#### 节选文本 ####
Consider positive integers a, a + 1, ..., b (a ≤ b). You want to find the minimum integer l (1 ≤ l ≤ b - a + 1) such that for any integer x (a ≤ x ≤ b - l + 1) among l integers x, x + 1, ..., x + l - 1 there are at least k prime numbers.
Find and print the required minimum l. If no value l meets the described limitations, print -1.
Input
Everay line contains three space-separated integers a, b, k (1 ≤ a, b, k ≤ 106; a ≤ b).
Output
In a single line print a single integer — the required minimum l. If there's no solution, print -1.
Sample Input
2 4 2
6 13 1
1 4 3
Sample Output
3
4
-1
题意:给你一段区间,求在长度为l的所有的子区间都满足在这个子区间里有>=k的素数。比如 6 13 1
6~9有一个素数,
7~10有一个素数,
.......
每个长度为4的子区间都满足有>=k的素数。
解析:因为k在10e6,每一次枚举一个数肯定TLE,所有我们可以二分找。但是怎么找这个数呢?二分枚举每一个数,若这个长度为l的所有子区间都满足有>=k的素数,说明我们可能可以往下枚举,就是r=mid-1.反之亦然。每次二分枚举的数要进行check(),证明在所有的子区间都有>=k的素数。求一段区间有多少素数(素数筛选+前缀和)
#include<bits/stdc++.h>
using namespace std;
#define e exp(1)
#define pi acos(-1)
#define mod 1000000007
#define inf 0x3f3f3f3f
#define ll long long
#define ull unsigned long long
#define mem(a,b) memset(a,b,sizeof(a))
int gcd(int a,int b){return b?gcd(b,a%b):a;}
const int maxn=1000005;
int sum[maxn];
int flag[maxn];
int a,b,k;
void init()
{
mem(flag,false);
mem(sum,0);
for(int i=2; i<=sqrt(maxn); i++)
{
if(!flag[i])
{
for(int j=i+i; j<=maxn; j+=i)
{
flag[j]=true;
}
}
}
for(int i=2; i<=maxn; i++)
{
if(!flag[i])sum[i]=sum[i-1]+1;
else sum[i]=sum[i-1];
}
}
bool check(int n)
{
int r=b-n+1;
for(int i=a; i<=r; i++)
{
if(sum[i+n-1]-sum[i-1]<k)return 0;
}
return 1;
}
int main()
{
init();
while(~scanf("%d%d%d",&a,&b,&k))
{
//printf("%d %d**\n",sum[4],sum[0]);
if(sum[b]-sum[a-1]<k)
{
puts("-1");
continue;
}
int l=1,r=b-a+1,ans=inf;
while(l<=r)
{
int mid=l+r>>1;
if(check(mid))
{
ans=min(mid,ans);
r=mid-1;
}
else l=mid+1;
}
printf("%d\n",ans);
}
return 0;
}
####
* **给定任务 1**
将下方记录中从第一行起至含有"order: Ericales"的那一行为止的部分重新写出，首尾两行都包括在内，并把其中的"locality"替换为"place"，其余内容保持不变。
#### 任务记录 ####
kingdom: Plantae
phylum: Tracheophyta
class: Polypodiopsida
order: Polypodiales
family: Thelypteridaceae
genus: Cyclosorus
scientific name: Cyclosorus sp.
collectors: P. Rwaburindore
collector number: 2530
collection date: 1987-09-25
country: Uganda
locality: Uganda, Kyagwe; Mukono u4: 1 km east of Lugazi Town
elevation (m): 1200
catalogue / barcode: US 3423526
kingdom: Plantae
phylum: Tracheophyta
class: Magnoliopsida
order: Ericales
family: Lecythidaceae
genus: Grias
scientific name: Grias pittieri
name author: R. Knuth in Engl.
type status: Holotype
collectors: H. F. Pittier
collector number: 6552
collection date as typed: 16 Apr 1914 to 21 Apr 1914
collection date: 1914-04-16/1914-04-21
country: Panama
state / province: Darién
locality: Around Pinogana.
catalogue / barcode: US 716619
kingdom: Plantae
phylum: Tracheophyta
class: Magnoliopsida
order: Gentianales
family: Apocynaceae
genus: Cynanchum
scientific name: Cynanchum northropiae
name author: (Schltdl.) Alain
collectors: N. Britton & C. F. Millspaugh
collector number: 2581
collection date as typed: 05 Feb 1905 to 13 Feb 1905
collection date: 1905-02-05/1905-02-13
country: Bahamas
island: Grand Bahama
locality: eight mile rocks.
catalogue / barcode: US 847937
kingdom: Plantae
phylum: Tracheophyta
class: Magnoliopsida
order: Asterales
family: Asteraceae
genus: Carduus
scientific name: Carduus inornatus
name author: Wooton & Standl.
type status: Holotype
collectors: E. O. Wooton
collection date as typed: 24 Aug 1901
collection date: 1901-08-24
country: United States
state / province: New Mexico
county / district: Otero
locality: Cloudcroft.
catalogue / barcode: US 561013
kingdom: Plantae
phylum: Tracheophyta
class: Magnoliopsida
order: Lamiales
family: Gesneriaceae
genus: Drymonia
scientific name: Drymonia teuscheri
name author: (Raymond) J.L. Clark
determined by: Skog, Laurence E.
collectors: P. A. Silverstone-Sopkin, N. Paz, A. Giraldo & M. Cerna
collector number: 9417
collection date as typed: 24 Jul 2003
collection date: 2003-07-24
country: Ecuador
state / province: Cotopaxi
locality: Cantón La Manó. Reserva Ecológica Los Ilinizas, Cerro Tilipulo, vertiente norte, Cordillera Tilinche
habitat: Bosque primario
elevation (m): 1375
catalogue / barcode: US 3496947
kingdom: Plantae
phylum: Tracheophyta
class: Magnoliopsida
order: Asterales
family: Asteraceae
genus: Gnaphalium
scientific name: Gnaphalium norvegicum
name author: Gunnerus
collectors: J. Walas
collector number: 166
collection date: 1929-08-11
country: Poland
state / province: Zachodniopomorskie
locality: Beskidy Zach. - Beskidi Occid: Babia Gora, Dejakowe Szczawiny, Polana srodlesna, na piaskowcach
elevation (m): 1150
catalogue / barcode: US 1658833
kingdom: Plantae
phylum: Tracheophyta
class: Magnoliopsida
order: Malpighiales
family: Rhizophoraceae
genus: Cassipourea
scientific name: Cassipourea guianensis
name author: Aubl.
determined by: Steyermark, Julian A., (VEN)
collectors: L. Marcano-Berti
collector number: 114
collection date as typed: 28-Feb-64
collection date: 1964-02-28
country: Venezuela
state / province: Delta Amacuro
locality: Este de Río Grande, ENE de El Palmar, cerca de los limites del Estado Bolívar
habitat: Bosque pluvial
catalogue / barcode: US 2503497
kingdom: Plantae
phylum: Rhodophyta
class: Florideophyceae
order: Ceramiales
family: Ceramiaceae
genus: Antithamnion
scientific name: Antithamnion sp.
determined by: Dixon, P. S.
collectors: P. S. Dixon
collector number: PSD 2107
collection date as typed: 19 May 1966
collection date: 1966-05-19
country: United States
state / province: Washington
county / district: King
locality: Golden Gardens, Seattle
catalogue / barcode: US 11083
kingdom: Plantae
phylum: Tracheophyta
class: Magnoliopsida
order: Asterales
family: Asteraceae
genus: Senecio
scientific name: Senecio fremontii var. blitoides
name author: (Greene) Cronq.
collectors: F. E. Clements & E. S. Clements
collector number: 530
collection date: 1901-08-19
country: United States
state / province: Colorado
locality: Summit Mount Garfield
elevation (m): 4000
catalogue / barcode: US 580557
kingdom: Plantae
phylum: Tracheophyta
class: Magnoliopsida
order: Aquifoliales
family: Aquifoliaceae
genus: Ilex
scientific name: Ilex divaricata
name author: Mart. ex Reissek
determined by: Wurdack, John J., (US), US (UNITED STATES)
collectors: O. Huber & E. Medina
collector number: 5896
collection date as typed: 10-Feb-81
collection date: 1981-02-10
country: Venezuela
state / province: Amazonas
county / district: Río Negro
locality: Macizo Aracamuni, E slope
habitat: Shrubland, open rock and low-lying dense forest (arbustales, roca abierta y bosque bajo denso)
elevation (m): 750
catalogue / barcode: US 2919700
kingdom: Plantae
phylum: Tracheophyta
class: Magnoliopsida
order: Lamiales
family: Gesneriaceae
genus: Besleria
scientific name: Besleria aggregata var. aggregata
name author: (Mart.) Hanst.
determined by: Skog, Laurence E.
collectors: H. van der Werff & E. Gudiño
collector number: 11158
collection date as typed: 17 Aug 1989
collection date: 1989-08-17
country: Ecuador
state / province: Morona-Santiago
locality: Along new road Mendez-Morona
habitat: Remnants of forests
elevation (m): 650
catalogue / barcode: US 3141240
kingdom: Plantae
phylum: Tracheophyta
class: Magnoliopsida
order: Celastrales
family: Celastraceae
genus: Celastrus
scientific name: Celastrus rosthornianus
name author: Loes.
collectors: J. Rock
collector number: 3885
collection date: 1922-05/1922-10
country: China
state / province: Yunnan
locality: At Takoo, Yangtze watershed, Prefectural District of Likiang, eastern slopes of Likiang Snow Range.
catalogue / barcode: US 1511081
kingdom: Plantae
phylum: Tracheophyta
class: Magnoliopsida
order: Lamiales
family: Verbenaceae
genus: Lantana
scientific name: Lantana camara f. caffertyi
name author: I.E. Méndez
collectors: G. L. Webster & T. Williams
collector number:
####
* **给定任务 2**
把上方节选文本中从"#include<bits/stdc++.h>"到"#define mem(a,b) memset(a,b,sizeof(a))"的这一段一字不差地抄录下来，首尾字句都包括在内。

* **练习输出 1**
kingdom: Plantae
phylum: Tracheophyta
class: Polypodiopsida
order: Polypodiales
family: Thelypteridaceae
genus: Cyclosorus
scientific name: Cyclosorus sp.
collectors: P. Rwaburindore
collector number: 2530
collection date: 1987-09-25
country: Uganda
place: Uganda, Kyagwe; Mukono u4: 1 km east of Lugazi Town
elevation (m): 1200
catalogue / barcode: US 3423526
kingdom: Plantae
phylum: Tracheophyta
class: Magnoliopsida
order: Ericales

* **练习输出 2**
#include<bits/stdc++.h>
using namespace std;
#define e exp(1)
#define pi acos(-1)
#define mod 1000000007
#define inf 0x3f3f3f3f
#define ll long long
#define ull unsigned long long
#define mem(a,b) memset(a,b,sizeof(a))